Time past or time future, mine or theirs, I got used to seeing Selene and her family. I often had to put two and two together, trying to understand what had been going on. That happens with anyone you haven’t run across for a while, but with this lot it was trickier. I did try speaking to them, but the only response I got was from Selene herself, who might pause, look as if she were thinking about something, and go on with whatever she was doing.
She was keen to make a start on their Great House, as I heard them call it, but Jenek and Tobik insisted they first get all the materials ready. I admired their organising sense, but understood Selene’s reason for wanting it finished.
Halfway up the steps to my car one morning, I glanced down the channel to see what the traffic was like on the bridge — I was going over to the supermarket — reeled, and grabbed a branch, one of the pohutukawas I’d planted to hold the cliff.
“Take it easy, you old coot,” I told myself, and took another look.
Not only was the channel twice as wide, but both the road and rail bridges had disappeared, the long mounds of the approaches, abutments, piers, and all. Gone.
It took me a dizzying moment to work out that I was in that other time, or their time was in mine. The much bigger channel must be the reason why the inlet hadn’t just kept filling in. I wondered about the current that set down the coast from the north, if it had altered so the bay outside had been dredged and deepened by its vast, continuous force. That might account for the wider channel, but the bridges? I thought of the word my friend Gordon had used: plunge.
There was such a tidal movement up and down the inlet that many of the sandbanks of my time had vanished. However the changes had occurred, tsunami, earthquake, epidemic, whatever the furious disasters had been, they must have stopped development — that propagandist usage so beloved of mayors and land agents: the spread of housing, suburban roads, the silting up of the harbour, all the consequences of our insane overpopulating.
Not only that, but the shops and buildings across on the other side had gone, and the spit of sand they’d been built on was now covered with pohutukawas. All our flimsy traces had been wiped out but for two boats sweeping in on the tide, something towing behind them. For a moment I thought Selene’s family had found one of those Maori canoes with a towering stern-piece fretted, scrolled, and pierced by light shattering off the sea.
After storms in the bush, I’d often seen trees, matais especially, that had come down across a rock or another log and snapped right through. This was a big totara, and it had smashed off below the first branches; at the other end its sprawl of roots lifted high above the water.
The next time I saw them, that amazing pair Jenek and Tobik had raised the tree till it stood upside down on a whale vertebra they’d buried down a hole. The tree became the centre post for their building, its knuckled roots splaying beams like spokes to the circular wall, as if they’d grown that way. They reminded me of a picture of Paul Bunyan squeezing fistfuls of iron ore and coal so railway lines sprouted between his knuckles.
Above that, Jenek and Tobik had rigged a high post with rafters angling down all around. It was a powerful, shapely structure, the intricacy of roots at its centre baroque.
I could hardly believe what they’d managed. They were just kids, really. Jenek would give anything a go; Tobik was more thoughtful, methodical. They were a good pair. Of course, they had the help of that priceless assistant necessity; there was nobody else to do any of it for them. Even so, I looked at the effort they put into towing the totara home and raising it, and wondered at its significance to the family.

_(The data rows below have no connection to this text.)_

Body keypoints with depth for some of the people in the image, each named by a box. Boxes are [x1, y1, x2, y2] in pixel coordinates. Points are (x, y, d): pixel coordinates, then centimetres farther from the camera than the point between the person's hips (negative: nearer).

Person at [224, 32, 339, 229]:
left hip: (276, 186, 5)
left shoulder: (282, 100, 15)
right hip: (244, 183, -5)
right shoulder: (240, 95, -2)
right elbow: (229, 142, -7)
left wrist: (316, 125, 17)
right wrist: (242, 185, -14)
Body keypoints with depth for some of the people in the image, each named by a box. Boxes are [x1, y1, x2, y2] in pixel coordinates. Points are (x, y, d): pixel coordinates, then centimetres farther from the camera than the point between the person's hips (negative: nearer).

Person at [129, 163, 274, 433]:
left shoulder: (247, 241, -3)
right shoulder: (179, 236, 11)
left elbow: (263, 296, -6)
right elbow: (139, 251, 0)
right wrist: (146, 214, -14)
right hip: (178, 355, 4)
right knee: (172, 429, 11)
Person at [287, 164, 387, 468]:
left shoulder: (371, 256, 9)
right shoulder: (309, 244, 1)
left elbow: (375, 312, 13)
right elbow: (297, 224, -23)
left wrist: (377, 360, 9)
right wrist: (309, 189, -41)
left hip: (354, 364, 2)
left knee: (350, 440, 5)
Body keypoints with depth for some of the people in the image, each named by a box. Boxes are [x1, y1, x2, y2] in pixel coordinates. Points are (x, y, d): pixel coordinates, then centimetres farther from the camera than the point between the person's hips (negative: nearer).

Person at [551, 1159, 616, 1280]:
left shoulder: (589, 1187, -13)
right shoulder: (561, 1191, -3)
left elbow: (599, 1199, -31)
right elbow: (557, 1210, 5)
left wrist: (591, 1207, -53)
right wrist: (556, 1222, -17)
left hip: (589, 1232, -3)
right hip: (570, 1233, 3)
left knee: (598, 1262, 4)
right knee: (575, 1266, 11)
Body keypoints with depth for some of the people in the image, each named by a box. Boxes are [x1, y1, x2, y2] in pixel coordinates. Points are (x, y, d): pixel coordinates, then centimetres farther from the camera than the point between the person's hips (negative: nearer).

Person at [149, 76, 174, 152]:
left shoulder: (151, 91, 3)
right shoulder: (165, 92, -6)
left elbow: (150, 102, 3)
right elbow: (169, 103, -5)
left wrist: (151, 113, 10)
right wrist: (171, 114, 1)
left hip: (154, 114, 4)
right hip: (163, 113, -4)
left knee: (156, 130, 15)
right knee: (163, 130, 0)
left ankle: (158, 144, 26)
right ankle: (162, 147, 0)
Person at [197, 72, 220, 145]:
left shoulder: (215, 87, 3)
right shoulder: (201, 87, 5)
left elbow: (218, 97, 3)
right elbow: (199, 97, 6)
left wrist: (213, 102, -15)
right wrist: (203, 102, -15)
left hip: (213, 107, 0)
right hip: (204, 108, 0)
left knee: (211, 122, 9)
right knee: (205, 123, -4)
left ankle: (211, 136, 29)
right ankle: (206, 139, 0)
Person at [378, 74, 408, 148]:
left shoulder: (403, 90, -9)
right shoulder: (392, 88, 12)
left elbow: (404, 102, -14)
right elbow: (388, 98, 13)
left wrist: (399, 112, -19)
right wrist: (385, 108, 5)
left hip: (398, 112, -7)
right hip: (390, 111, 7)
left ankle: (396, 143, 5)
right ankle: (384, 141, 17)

They did a good job of the thatching, topped off with a double bundle of reeds in the shape of a fluking whale diving through the roof. When I was a young joker in the Waikato, I once saw a cocky finish thatching a haystack with a straw device like an animal of some sort, and somebody said, “That’s a bit superstitious, isn’t it?”
“We always did it at home. The old man said it kept away lightning and witches.”
“I thought we came out to this country to get away from that superstitious rubbish.”
I asked the two men what they meant, but neither bothered to reply to a boy.
Now I heard Peck telling Ruka and Lorne that the roots, the beams, and the spaces between them and the rafters were the map of the whales’ journey.
“Selene told me so,” Peck finished. I grinned to myself and thought about the sense of purpose and confidence the youngsters had, its maturing effect on the lot of them. But there was something more than that. Something to do with manners.
Peck and Ruka were as rough and tumble a pair of young boys as any, but careful around Selene, with a fair bit of respect and affection, it seemed. Tobik and Jenek took the trouble to explain things to them, to include them, but didn’t take any nonsense. I thought about it and decided they’d learned how to behave as part of surviving, unlike the children and many of the adults of my own time, who weren’t living hard up against unforgiving nature. Selene’s family gave up much of their childhood for survival, again a sacrifice to Anangke.
The only one who didn’t fit the general pattern of behaviour in the family was Larish. The boys as well as young Lorne were wary around her because she was inclined to lash out.
When I saw them again the Great House was finished, and Selene had given birth to a baby girl named Enna after her father, Ennish. It sounded as if he died in a boat, about the time they left Hornish.